Bruguera spent much of the past year stranded in Cuba. Officials there confiscated her passport after she tried to stage an open-mic performance in Revolution Square in Havana. Now she's back in the US and a fellow at Yale, but remains in close touch with colleagues back on the island. 

She says Cubans still lack freedom of expression, and points to the recent arrest of grafitti artist and human rights activist El Sexto, as well as the mounting pressure on independent film producers on the island. Bruguera says the Cuban government recently closed a theater company that was trying to perform Eugène Ionesco's absurdist drama Exit the King.

"Those are signs of the fear the government has of art, and the power of art," she says. 

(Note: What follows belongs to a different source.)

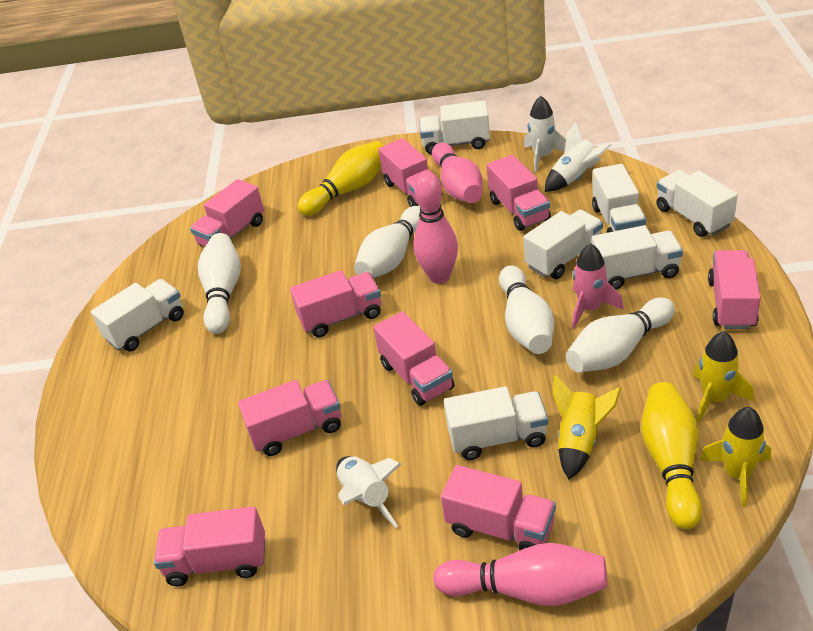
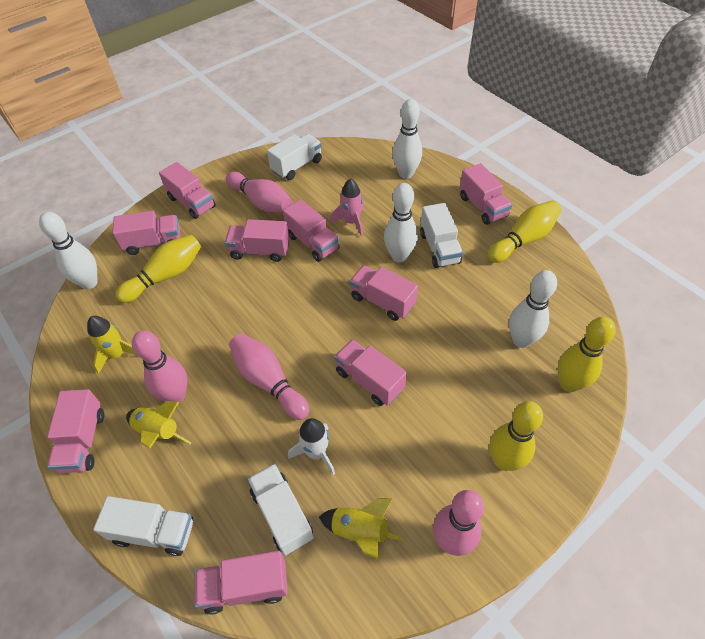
pink bowling pin: [414,172,458,284] [432,143,483,203] [433,543,607,606] = 3 -> [132,330,187,403] [226,172,292,212] [229,333,309,420] [433,490,484,556] = 4
white rocket: [336,456,401,528] [524,96,566,172] [545,122,612,192] = 3 -> [288,418,335,475] = 1
white truck: [91,279,184,352] [419,101,490,155] [444,386,548,460] [523,210,603,279] [591,225,683,290] [592,164,646,233] [656,170,738,237] = 7 -> [93,496,193,556] [247,464,314,556] [267,134,322,180] [420,203,463,268] = 4
yellow bowling pin: [297,141,384,216] [641,382,702,529] = 2 -> [115,235,201,303] [488,200,562,263] [489,401,543,471] [558,317,616,392] = 4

Pope Francis played a key behind the scenes role in the recent warming of diplomatic relations between Washington and Havana. Monday was the pontiff's third
and last full day in Cuba.

He comes to the US on Tuesday.

The pope's stay in Cuba hasn't been without controversy. Two dissidents who tried to attend a papal event at Havana's cathedral were detained by authorities, even though they said they'd been invited by the Vatican. 

Asked if critics of Cuba's government were also using the pope for cover, Bruguera decided to "say something maybe some of my dissident friends will not like."

"We're living a new era in Cuba now, and it's the era of the people, not the era of the dissidents or the government," she says. "It's the era of the normal, everyday Cuban people. And this is what I personally would like to fight for."

Bruguera, the daughter of Miguel Bruguera, a former Cuban ambassador to Lebanon and Panama, returned to the US in late August, after being under virtual house arrest in Havana for eight months.